*EXERCISE PASSAGE*.
- Born: Novuyo Rosa Tshuma 28 January 1988 (age 38) Bulawayo, Zimbabwe
- Occupations: Writer; author;
- Notable work: House of Stone (2018)
- Website: novuyotshuma.com

= Novuyo Tshuma =

Zimbabwe-born writer and professor of creative writing (born 1988

Novuyo Rosa Tshuma (born 28 January 1988) is a Zimbabwe-born writer and professor of creative writing. She is the author of Shadows, a novella, and House of Stone, a novel.

==Biography==
Tshuma was born and grew up in Bulawayo, Zimbabwe. She completed her high-school education at Girls' College, Bulawayo, where she studied mathematics, physics, chemistry and French for her A Levels. She is an alumna of the University of the Witwatersrand, where she studied Economics and Finance. In 2009, her short story You in Paradise won the Intwasa Short Story Competition (now the Yvonne Vera Award) for short fiction. Tshuma's short stories have been featured in various anthologies, which include The Bed Book of Short Stories (Modjaji Books, 2010); A Life In Full and Other Stories: Caine Prize Anthology 2010 (New Internationalist, 2010) and Where to Now? Short Stories from Zimbabwe (amaBooks, 2011). More recently, her short fiction and non-fiction has been featured in McSweeney's, Ploughshares, The Displaced anthology edited by the Pulitzer Prize-winning author Viet Thanh Nguyen, and New Daughters of Africa (2019), edited by Margaret Busby. In 2013, she shot to recognition following the release of her collection Shadows, which was published by Kwela Books. Shadows was nominated at the 2014 Etisalat Prize for Literature and also won the Herman Charles Bosman Prize.

*WORKING DATA*.
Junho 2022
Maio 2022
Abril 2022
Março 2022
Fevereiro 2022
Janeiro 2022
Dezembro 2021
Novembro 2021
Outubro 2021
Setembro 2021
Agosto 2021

*WORK INSTRUCTIONS*.
1. In the Novuyo Tshuma biography, which prize did the collection Shadows win?
2. Turn the month rows above into a JSON list of strings, with one string per row.

*EXPECTED RESULTS*.
1. The Herman Charles Bosman Prize.

2.
[
  "Junho 2022",
  "Maio 2022",
  "Abril 2022",
  "Março 2022",
  "Fevereiro 2022",
  "Janeiro 2022",
  "Dezembro 2021",
  "Novembro 2021",
  "Outubro 2021",
  "Setembro 2021",
  "Agosto 2021"
]